HOW TO COMPLETE THIS TASK: A complete, word-for-word restatement of the entries is needed.

────────

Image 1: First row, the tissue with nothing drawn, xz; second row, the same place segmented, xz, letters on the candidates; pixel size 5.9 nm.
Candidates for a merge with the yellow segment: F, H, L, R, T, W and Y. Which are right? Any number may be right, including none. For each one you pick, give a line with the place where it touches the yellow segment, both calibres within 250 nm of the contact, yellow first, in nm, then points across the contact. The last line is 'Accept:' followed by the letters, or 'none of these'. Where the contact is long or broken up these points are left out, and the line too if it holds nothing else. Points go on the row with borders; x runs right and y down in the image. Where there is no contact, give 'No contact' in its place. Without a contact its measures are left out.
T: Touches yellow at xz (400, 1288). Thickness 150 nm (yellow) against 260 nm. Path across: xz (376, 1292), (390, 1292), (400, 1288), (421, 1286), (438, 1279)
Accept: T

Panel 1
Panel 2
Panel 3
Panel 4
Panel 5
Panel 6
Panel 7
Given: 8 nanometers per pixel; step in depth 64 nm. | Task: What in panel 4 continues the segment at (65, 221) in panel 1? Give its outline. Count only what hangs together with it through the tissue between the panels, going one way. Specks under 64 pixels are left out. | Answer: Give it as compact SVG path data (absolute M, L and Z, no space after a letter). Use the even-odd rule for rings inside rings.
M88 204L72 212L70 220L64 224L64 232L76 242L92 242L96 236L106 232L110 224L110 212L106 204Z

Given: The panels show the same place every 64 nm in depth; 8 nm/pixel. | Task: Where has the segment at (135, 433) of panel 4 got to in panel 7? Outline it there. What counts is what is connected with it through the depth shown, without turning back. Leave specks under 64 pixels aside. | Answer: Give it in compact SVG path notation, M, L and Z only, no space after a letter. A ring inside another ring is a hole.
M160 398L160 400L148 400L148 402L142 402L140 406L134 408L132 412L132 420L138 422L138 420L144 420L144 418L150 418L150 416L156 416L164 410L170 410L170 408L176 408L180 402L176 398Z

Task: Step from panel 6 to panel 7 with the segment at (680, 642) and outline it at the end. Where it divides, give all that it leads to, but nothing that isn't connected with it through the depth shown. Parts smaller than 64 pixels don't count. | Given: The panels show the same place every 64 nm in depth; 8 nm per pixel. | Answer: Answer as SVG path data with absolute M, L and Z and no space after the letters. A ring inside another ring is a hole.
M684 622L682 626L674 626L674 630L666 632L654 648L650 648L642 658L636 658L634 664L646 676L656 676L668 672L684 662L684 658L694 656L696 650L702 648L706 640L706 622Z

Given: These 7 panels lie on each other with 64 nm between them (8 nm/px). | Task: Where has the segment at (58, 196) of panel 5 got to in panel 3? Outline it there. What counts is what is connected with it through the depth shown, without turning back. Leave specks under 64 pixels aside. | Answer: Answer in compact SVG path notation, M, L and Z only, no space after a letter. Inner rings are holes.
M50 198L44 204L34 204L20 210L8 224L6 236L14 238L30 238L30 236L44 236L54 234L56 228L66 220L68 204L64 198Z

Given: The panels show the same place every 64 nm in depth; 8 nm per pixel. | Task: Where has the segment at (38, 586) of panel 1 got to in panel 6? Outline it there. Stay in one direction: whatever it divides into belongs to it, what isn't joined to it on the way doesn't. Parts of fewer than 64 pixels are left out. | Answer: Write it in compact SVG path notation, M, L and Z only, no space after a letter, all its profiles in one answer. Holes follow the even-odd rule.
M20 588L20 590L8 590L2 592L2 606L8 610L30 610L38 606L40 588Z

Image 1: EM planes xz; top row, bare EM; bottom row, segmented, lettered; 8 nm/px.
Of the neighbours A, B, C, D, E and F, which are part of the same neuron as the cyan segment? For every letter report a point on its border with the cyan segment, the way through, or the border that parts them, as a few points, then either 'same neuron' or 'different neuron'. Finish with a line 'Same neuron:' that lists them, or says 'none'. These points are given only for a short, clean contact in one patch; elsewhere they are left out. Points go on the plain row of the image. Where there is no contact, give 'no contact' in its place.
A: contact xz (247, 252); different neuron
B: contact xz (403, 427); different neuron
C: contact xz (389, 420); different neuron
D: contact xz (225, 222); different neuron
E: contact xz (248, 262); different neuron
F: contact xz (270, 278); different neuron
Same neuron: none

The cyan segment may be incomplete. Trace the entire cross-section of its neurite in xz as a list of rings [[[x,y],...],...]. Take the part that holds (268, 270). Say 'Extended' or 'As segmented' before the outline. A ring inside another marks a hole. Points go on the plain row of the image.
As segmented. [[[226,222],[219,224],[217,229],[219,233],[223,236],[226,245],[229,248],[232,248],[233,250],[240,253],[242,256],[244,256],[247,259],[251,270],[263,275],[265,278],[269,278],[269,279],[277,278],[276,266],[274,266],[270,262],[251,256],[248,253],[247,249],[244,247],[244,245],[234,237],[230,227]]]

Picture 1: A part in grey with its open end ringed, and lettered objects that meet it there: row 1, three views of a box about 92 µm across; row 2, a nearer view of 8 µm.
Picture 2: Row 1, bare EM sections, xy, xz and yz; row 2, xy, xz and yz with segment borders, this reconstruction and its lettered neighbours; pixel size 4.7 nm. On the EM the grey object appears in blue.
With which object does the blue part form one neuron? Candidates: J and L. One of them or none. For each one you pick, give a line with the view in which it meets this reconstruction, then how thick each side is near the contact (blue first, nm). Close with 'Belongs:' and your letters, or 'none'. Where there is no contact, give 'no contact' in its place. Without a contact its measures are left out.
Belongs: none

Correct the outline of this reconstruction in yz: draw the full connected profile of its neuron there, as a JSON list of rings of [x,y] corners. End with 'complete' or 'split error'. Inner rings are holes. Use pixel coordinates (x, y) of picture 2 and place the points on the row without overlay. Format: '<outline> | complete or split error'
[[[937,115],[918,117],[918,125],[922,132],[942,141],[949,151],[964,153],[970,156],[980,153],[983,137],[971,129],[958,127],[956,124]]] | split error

────────

ANSWER SPACE:
Image 1: First row, the tissue with nothing drawn, xz; second row, the same place segmented, xz, letters on the candidates; pixel size 5.9 nm.
Candidates for a merge with the yellow segment: F, H, L, R, T, W and Y. Which are right? Any number may be right, including none. For each one you pick, give a line with the place where it touches the yellow segment, both calibres within 250 nm of the contact, yellow first, in nm, then points across the contact. The last line is 'Accept:' followed by the letters, or 'none of these'. Where the contact is long or broken up these points are left out, and the line too if it holds nothing else. Points go on the row with borders; x runs right and y down in the image. Where there is no contact, give 'No contact' in its place. Without a contact its measures are left out.
T: Touches yellow at xz (400, 1288). Thickness 150 nm (yellow) against 260 nm. Path across: xz (376, 1292), (390, 1292), (400, 1288), (421, 1286), (438, 1279)
Accept: T

Panel 1
Panel 2
Panel 3
Panel 4
Panel 5
Panel 6
Panel 7
Given: 8 nanometers per pixel; step in depth 64 nm. | Task: What in panel 4 continues the segment at (65, 221) in panel 1? Give its outline. Count only what hangs together with it through the tissue between the panels, going one way. Specks under 64 pixels are left out. | Answer: Give it as compact SVG path data (absolute M, L and Z, no space after a letter). Use the even-odd rule for rings inside rings.
M88 204L72 212L70 220L64 224L64 232L76 242L92 242L96 236L106 232L110 224L110 212L106 204Z

Given: The panels show the same place every 64 nm in depth; 8 nm/pixel. | Task: Where has the segment at (135, 433) of panel 4 got to in panel 7? Outline it there. What counts is what is connected with it through the depth shown, without turning back. Leave specks under 64 pixels aside. | Answer: Give it in compact SVG path notation, M, L and Z only, no space after a letter. A ring inside another ring is a hole.
M160 398L160 400L148 400L148 402L142 402L140 406L134 408L132 412L132 420L138 422L138 420L144 420L144 418L150 418L150 416L156 416L164 410L170 410L170 408L176 408L180 402L176 398Z

Task: Step from panel 6 to panel 7 with the segment at (680, 642) and outline it at the end. Where it divides, give all that it leads to, but nothing that isn't connected with it through the depth shown. Parts smaller than 64 pixels don't count. | Given: The panels show the same place every 64 nm in depth; 8 nm per pixel. | Answer: Answer as SVG path data with absolute M, L and Z and no space after the letters. A ring inside another ring is a hole.
M684 622L682 626L674 626L674 630L666 632L654 648L650 648L642 658L636 658L634 664L646 676L656 676L668 672L684 662L684 658L694 656L696 650L702 648L706 640L706 622Z

Given: These 7 panels lie on each other with 64 nm between them (8 nm/px). | Task: Where has the segment at (58, 196) of panel 5 got to in panel 3? Outline it there. What counts is what is connected with it through the depth shown, without turning back. Leave specks under 64 pixels aside. | Answer: Answer in compact SVG path notation, M, L and Z only, no space after a letter. Inner rings are holes.
M50 198L44 204L34 204L20 210L8 224L6 236L14 238L30 238L30 236L44 236L54 234L56 228L66 220L68 204L64 198Z

Given: The panels show the same place every 64 nm in depth; 8 nm per pixel. | Task: Where has the segment at (38, 586) of panel 1 got to in panel 6? Outline it there. Stay in one direction: whatever it divides into belongs to it, what isn't joined to it on the way doesn't. Parts of fewer than 64 pixels are left out. | Answer: Write it in compact SVG path notation, M, L and Z only, no space after a letter, all its profiles in one answer. Holes follow the even-odd rule.
M20 588L20 590L8 590L2 592L2 606L8 610L30 610L38 606L40 588Z

Image 1: EM planes xz; top row, bare EM; bottom row, segmented, lettered; 8 nm/px.
Of the neighbours A, B, C, D, E and F, which are part of the same neuron as the cyan segment? For every letter report a point on its border with the cyan segment, the way through, or the border that parts them, as a few points, then either 'same neuron' or 'different neuron'. Finish with a line 'Same neuron:' that lists them, or says 'none'. These points are given only for a short, clean contact in one patch; elsewhere they are left out. Points go on the plain row of the image. Where there is no contact, give 'no contact' in its place.
A: contact xz (247, 252); different neuron
B: contact xz (403, 427); different neuron
C: contact xz (389, 420); different neuron
D: contact xz (225, 222); different neuron
E: contact xz (248, 262); different neuron
F: contact xz (270, 278); different neuron
Same neuron: none

The cyan segment may be incomplete. Trace the entire cross-section of its neurite in xz as a list of rings [[[x,y],...],...]. Take the part that holds (268, 270). Say 'Extended' or 'As segmented' before the outline. A ring inside another marks a hole. Points go on the plain row of the image.
As segmented. [[[226,222],[219,224],[217,229],[219,233],[223,236],[226,245],[229,248],[232,248],[233,250],[240,253],[242,256],[244,256],[247,259],[251,270],[263,275],[265,278],[269,278],[269,279],[277,278],[276,266],[274,266],[270,262],[251,256],[248,253],[247,249],[244,247],[244,245],[234,237],[230,227]]]

Picture 1: A part in grey with its open end ringed, and lettered objects that meet it there: row 1, three views of a box about 92 µm across; row 2, a nearer view of 8 µm.
Picture 2: Row 1, bare EM sections, xy, xz and yz; row 2, xy, xz and yz with segment borders, this reconstruction and its lettered neighbours; pixel size 4.7 nm. On the EM the grey object appears in blue.
With which object does the blue part form one neuron? Candidates: J and L. One of them or none. For each one you pick, give a line with the view in which it meets this reconstruction, then how thick each side is near the contact (blue first, nm). Close with 'Belongs:' and your letters, or 'none'. Where there is no contact, give 'no contact' in its place. Without a contact its measures are left out.
Belongs: none

Correct the outline of this reconstruction in yz: draw the full connected profile of its neuron there, as a JSON list of rings of [x,y] corners. End with 'complete' or 'split error'. Inner rings are holes. Use pixel coordinates (x, y) of picture 2 and place the points on the row without overlay. Format: '<outline> | complete or split error'
[[[937,115],[918,117],[918,125],[922,132],[942,141],[949,151],[964,153],[970,156],[980,153],[983,137],[971,129],[958,127],[956,124]]] | split error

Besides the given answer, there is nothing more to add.